# Window Tint recommendations in Michigan?



## TSURacing (Jan 1, 2011)

I went to Shaders on 15 and Gratiot it Clinton Twp. Paid 170 and got 35% on the rears and 50% on the front doors. It was the first time I have had this kind of work done. It is OK, not fantastic. I have some dirt trapped in the film that I find annoying. Its not worth making a stink over and making them re-do it, but I was hoping for perfect. Perhaps I'm being unrealistic.
I can say that they worked quickly. I dropped the car off at 9am and they had it out by 10:15.


----------



## blackeco (Jul 18, 2011)

i get all of my windows tinted at a place called Detail Express. They are located in Keego Harbor, their web sight is detailexpress1.com for yore whole car it is 230 but they do the best tint jobs around. if you don't want to spend the money than just go to mickey shorr, but don't be surprised when you notice some bubbles and the tint being cut really low.


----------



## SRT8-to-Eco! (Jul 12, 2011)

Thanks for the input guys.

Has anyone dealt with AutoOne (particularly the one in Brighton?)


----------



## limited360 (May 6, 2011)

I use Shadow Art... has done my cars for multiple years... He does fantastic work and stands behind it!

Shadow Art Window Films - Local Business - Plymouth, MI | Facebook


----------



## SRT8-to-Eco! (Jul 12, 2011)

limited360 said:


> I use Shadow Art... has done my cars for multiple years... He does fantastic work and stands behind it!
> 
> Shadow Art Window Films - Local Business - Plymouth, MI | Facebook


Thanks Limited... I went to their site to get a quote. 

What % is yours in your Garage pics? 20? 35?


----------



## Quazar (Apr 28, 2011)

Welcome to Notorious Tintz

These guys are awesome. Did an incredible job on my Eco, (20% back window, 5% rear windows). Took under 2 hours. They have some great reviews. It was 159 or 169 and worth every penny. Lifetime warranty.


----------



## SRT8-to-Eco! (Jul 12, 2011)

Quazar said:


> Welcome to Notorious Tintz
> 
> These guys are awesome. Did an incredible job on my Eco, (20% back window, 5% rear windows). Took under 2 hours. They have some great reviews. It was 159 or 169 and worth every penny. Lifetime warranty.


Awesome, thanks! Put in a quote request on their site too!


----------



## 88ls1blazer (May 3, 2011)

Mike at Eclipse window tinting In Livonia. Guy is awesome and been doing it for a LONG time. not as cheap as some others here but I know a car he did 15 years ago that still looks like the day he did it.


----------



## limited360 (May 6, 2011)

SRT8-to-Eco! said:


> Thanks Limited... I went to their site to get a quote.
> 
> What % is yours in your Garage pics? 20? 35?


50% on windshield
20% on side driver and passenger 
5% on all rears.


----------



## Quazar (Apr 28, 2011)

limited360 said:


> 50% on windshield
> 20% on side driver and passenger
> 5% on all rears.


LOL that is soooooo illegal. I'm pulling out of bars too often to take that risk but I bet it looks good.


----------



## limited360 (May 6, 2011)

Quazar said:


> LOL that is soooooo illegal. I'm pulling out of bars too often to take that risk but I bet it looks good.


I don't drink... so... hahah

I also have a prescription for it as I get migranes from sunlight...
+++++
§ **Do this**: Return the passage of the window tint thread starting with "I went to Shaders" and going on through "cut really low.", copied word for word. Use only the window tint thread above.

§ **Listing**:
+++++
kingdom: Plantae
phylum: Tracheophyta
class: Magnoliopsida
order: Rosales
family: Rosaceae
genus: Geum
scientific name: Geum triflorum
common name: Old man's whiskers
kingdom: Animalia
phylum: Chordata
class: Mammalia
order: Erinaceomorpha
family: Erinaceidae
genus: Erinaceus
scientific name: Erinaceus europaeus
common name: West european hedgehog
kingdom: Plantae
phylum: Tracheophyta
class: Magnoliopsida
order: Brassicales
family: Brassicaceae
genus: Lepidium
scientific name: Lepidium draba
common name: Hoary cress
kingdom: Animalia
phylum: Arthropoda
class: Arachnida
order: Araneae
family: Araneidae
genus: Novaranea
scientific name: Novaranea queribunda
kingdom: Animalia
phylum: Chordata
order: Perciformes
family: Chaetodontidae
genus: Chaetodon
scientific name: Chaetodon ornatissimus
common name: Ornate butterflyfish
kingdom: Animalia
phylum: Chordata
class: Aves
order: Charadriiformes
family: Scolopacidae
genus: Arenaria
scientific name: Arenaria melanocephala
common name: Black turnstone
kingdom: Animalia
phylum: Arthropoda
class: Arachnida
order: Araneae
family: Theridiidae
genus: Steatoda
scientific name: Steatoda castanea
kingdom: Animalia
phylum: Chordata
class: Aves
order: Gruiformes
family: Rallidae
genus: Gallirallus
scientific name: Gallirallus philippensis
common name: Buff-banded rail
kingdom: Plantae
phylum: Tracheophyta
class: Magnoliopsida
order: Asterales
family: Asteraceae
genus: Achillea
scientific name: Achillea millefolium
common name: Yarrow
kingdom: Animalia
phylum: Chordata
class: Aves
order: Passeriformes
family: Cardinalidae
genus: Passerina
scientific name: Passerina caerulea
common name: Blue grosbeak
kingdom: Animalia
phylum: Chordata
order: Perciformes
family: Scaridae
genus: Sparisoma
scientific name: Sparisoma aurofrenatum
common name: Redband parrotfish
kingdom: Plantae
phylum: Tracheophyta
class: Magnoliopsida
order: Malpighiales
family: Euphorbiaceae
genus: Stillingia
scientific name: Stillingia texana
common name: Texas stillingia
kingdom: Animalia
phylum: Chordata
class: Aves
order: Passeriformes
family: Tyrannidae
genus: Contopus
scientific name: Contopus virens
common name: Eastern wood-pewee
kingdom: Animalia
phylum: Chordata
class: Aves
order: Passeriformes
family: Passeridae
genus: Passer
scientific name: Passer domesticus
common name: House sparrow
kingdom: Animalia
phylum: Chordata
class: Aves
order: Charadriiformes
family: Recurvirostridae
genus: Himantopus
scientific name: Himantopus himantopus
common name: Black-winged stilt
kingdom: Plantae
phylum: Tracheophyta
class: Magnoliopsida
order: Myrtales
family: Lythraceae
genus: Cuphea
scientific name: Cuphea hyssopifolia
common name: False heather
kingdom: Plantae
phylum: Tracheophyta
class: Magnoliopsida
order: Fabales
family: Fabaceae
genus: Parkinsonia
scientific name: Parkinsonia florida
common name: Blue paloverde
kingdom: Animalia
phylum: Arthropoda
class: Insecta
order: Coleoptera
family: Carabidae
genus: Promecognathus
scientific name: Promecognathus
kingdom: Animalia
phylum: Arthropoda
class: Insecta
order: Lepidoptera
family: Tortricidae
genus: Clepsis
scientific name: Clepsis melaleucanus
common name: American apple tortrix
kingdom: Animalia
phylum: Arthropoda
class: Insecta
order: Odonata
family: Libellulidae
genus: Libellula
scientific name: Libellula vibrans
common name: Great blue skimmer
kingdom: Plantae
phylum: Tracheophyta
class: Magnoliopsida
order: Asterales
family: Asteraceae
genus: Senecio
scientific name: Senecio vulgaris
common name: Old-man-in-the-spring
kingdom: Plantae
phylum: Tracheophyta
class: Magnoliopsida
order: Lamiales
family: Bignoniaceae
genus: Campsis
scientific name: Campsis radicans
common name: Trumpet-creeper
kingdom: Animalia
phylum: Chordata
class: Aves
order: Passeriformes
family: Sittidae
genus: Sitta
+++++
§ **Result of the task**:
I went to Shaders on 15 and Gratiot it Clinton Twp. Paid 170 and got 35% on the rears and 50% on the front doors. It was the first time I have had this kind of work done. It is OK, not fantastic. I have some dirt trapped in the film that I find annoying. Its not worth making a stink over and making them re-do it, but I was hoping for perfect. Perhaps I'm being unrealistic.
I can say that they worked quickly. I dropped the car off at 9am and they had it out by 10:15.


----------



## blackeco (Jul 18, 2011)

i get all of my windows tinted at a place called Detail Express. They are located in Keego Harbor, their web sight is detailexpress1.com for yore whole car it is 230 but they do the best tint jobs around. if you don't want to spend the money than just go to mickey shorr, but don't be surprised when you notice some bubbles and the tint being cut really low.